Iran's access to cash has been bolstered by the Biden administration's lax enforcement of sanctions on the country's illicit oil trade, which has increased to record levels amid a buying spree from China, the number-one importer of illegal Iranian crude oil. While Tehran's oil sector is still sanctioned by the United States, experts told the Washington Free Beacon last week that the Biden administration has turned a blind eye to Tehran's exports, enabling countries such as China, Russia, and Syria to provide the hardline regime a financial lifeline.

The IMF's projections are the clearest sign to date that the Biden administration is serious about helping Iran's hardline regime claw back from the brink of economic collapse. Republican leaders in Congress, who are widely critical of the Biden administration's approach to diplomacy with Iran, maintain that the further removal of sanctions will embolden the ruling regime and help it fund terrorist groups across the Middle East, including those responsible for conducting a drone strike late last month on a U.S. military outpost in Syria.

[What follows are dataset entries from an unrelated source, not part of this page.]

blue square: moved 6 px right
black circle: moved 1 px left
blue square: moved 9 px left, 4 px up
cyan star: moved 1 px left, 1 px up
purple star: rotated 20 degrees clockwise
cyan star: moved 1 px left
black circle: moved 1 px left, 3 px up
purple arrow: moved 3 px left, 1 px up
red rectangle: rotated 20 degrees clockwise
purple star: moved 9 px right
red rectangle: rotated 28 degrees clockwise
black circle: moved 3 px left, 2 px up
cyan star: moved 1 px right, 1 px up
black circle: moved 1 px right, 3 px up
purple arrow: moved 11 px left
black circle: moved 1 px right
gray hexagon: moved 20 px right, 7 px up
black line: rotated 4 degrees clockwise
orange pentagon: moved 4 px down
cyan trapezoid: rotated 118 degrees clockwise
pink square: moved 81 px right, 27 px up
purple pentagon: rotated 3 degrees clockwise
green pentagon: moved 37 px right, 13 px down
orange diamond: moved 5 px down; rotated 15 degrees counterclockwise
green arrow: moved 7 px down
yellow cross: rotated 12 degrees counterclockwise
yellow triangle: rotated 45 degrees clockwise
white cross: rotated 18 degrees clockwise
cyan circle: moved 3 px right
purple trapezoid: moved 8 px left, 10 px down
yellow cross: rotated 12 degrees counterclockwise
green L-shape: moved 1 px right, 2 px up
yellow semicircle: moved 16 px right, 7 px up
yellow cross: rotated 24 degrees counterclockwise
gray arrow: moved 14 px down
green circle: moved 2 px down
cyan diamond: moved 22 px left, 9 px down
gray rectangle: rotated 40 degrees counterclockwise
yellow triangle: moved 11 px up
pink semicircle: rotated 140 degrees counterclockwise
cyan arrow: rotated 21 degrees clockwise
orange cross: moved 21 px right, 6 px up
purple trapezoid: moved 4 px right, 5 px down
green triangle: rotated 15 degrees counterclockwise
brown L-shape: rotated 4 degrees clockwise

Gabriel Noronha, a former State Department special adviser for Iran under Secretary of State Mike Pompeo, said the Biden administration gave up U.S. leverage on Iran by unwinding sanctions before it extracted assurances from Tehran that Iran will stop its nuclear buildup and end its support for terrorism.

"At the end of the Maximum Pressure Campaign in January 2021, Iran was facing a simultaneous debt, inflation, unemployment, and balance of payments crisis caused by massive U.S. economic pressure," Noronha, the executive director of the Forum for American Leadership, a national security think tank, told the Free Beacon. "Now the regime is making tens of billions in unsanctioned oil sales with China while Biden's Treasury Department looks the other way and even supported the IMF giving Iran a $5 billion currency bailout."

"Instead of getting a better deal or depriving the regime of funds for its nuclear program and terrorism," Noronha said, "the Biden administration has obtained zero concessions from the regime in its 10 months of appeasement.

Data from Iran's budget and planning offices showed the country's debt would increase more than 2,000 percent by 2027, from $68 billion to $1.39 trillion, if U.S. sanctions remained in place. If sanctions are unwound, however, Iran will only be around $561 billion in debt by 2027. It was also projected that the Iranian rial—which is already almost worth nothing—would devalue by 10 times the current amount by 2027 if sanctions are not removed.

This is primarily why Iran is pressuring the Biden administration to unwind sanctions before it agrees to a revamped version of the nuclear deal. It remains unclear, however, how long any sanctions relief will remain in place. Republicans in Congress have vowed to immediately trash any deal that is reached between the United States and Iran once Democrats are out of office.

Iran appears to be aware of this possible outcome. Ali Shamkhani, the secretary of Iran's Supreme National Security Council, a ruling body that holds power over the country's policies, said last week that "the U.S. president has no authority [and] is not willing to provide any guarantees [the United States will not leave the nuclear deal again]," according to comments cited in the country's state-controlled press.